平成31年(2019年)明けましてお目出度うございます。
昨年(平成30年)に「働き方改革」を推進するための関係法律の整備に関する法律が成立しました。

この整備法の内容には、フレックスタイム制の運用の見直し、時間外労働の上限規制、年次有給休暇の確実な取得の仕組みの導入、月60時間を超える時間外労働の割増賃金率を5割以上にしなければならない等がありますが、その他に、労働時間等の設定の改善に関する特別措置法に「勤務間インターバルの設定」が努力義務として示されました。勤務間インターバル(終業時刻と始業時刻の間に一定時間の休息を確保すること)を設定することにより、労働者が十分な睡眠時間や生活時間を確保し、ワークライフバランス(仕事と生活の調和)を保ちながら健康で働き続けることが可能となることを目指しています。

労働時間については、軽作業、重量作業などによる身体的負荷の異なる作業もありますが、就労時間を原則「18時間」とし、それぞれの仕事の状況によって就労時間を変更することにより、作業効率も向上し、健全に労働を遂行できる制度が決められています。
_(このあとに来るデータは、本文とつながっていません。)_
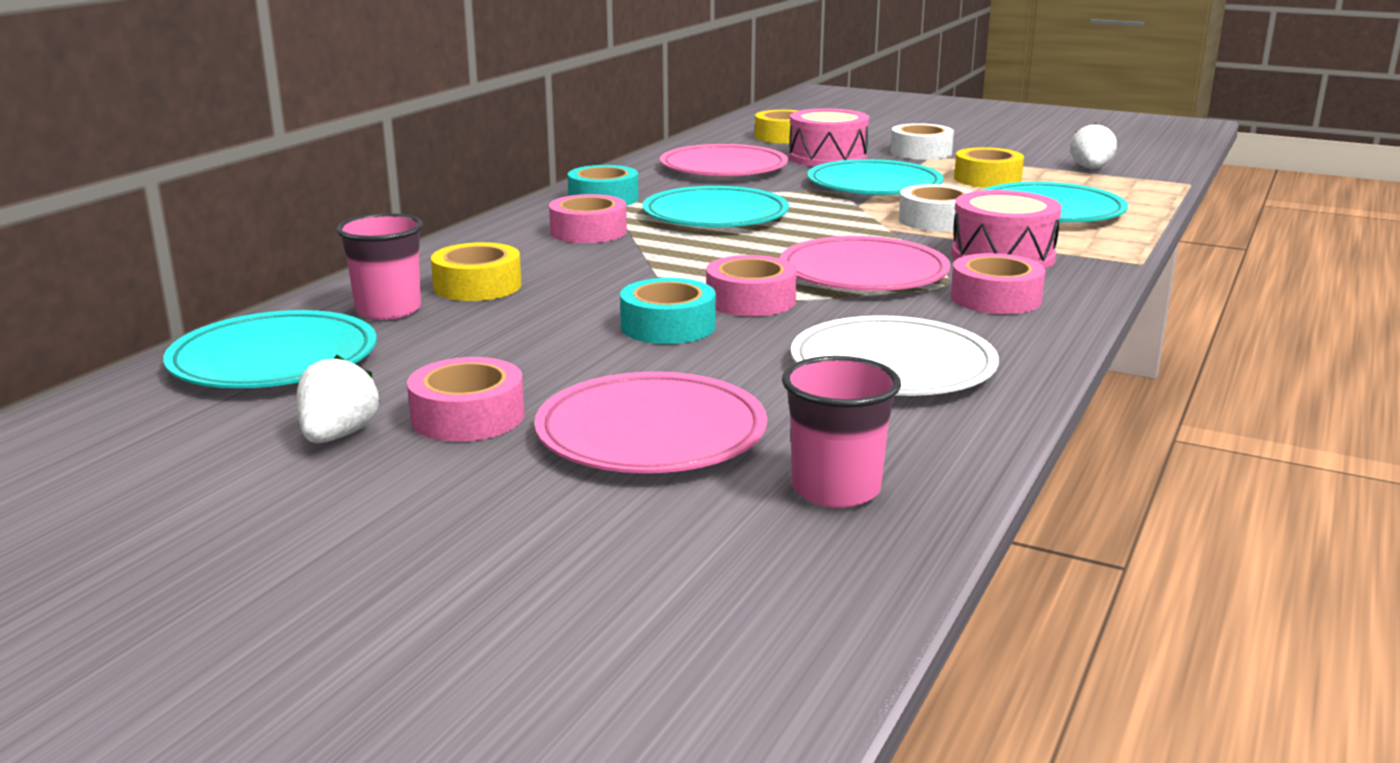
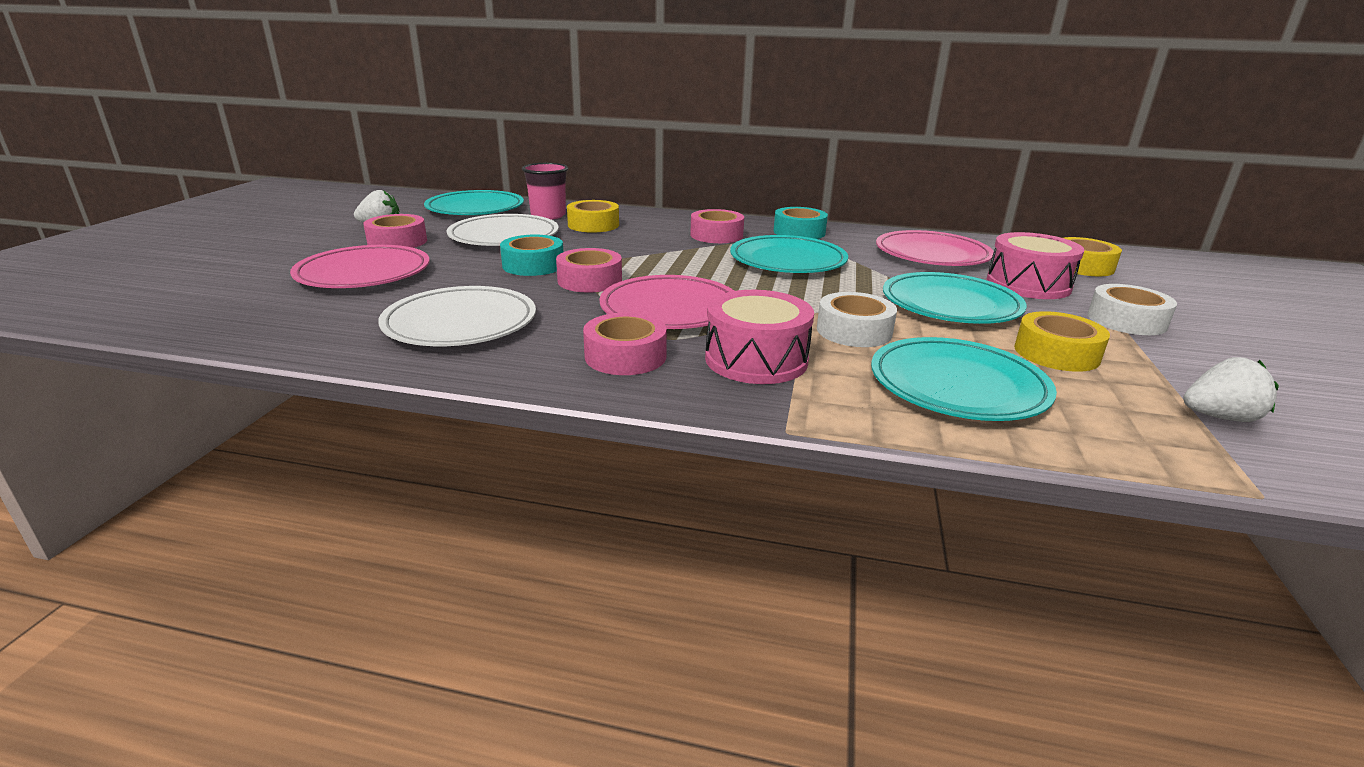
camera: 75 degrees right, 5 degrees up
pink cup [782,356,901,508] -> none
none -> white plate [447,214,559,246]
また、労働時間が6時間を超える場合は、少なくとも45分間の休憩を、労働時間が8時間を超える場合には、少なくとも1時間の休憩を与えなければならないとされており、作業途中で体力や心身の快復を可能にするように決められています。

休息時間としての勤務間インターバルは911時間が提案され、この間で心身の疲労などが回復することを期待し、労働者が就労時間外に仕事から離れて人間らしい日常生活を送れることが重要であると考えられているのです。

この制度を確立することは、健康な生活を送る為にも大変重要なことでもありますが、しかし、休息内容そのものを決めることは困難な為、インターバル時間(休息時間)というように時間のモーメントで制度化するしかありません。

もとより、休息のとり方は労働者によりそれぞれに異なります。
十分に身体をやすめ、睡眠時間をとることが目的なのですが、現実的にはインターバル時間内であっても、家事労働、育児時間、家庭生活、娯楽、スポーツ等のほか日常生活の中には様々な事柄が混在しており、労働疲労の回復だけに使えない場合もあります。

「働き方改革」を考えるとき、労働時間に関する様々な施策に着目しがちですが、労働者の生きる在り方のパラダイムシフト(適切な生き方)もある程度考えに入れた労働対策がとられないと、人生を働くことのみでなく、労働以外の時間も楽しめる充実した生き方が可能にならないと思いますがいかがでしょうか。

今年もさらに産業保健改革が進められることを期待します。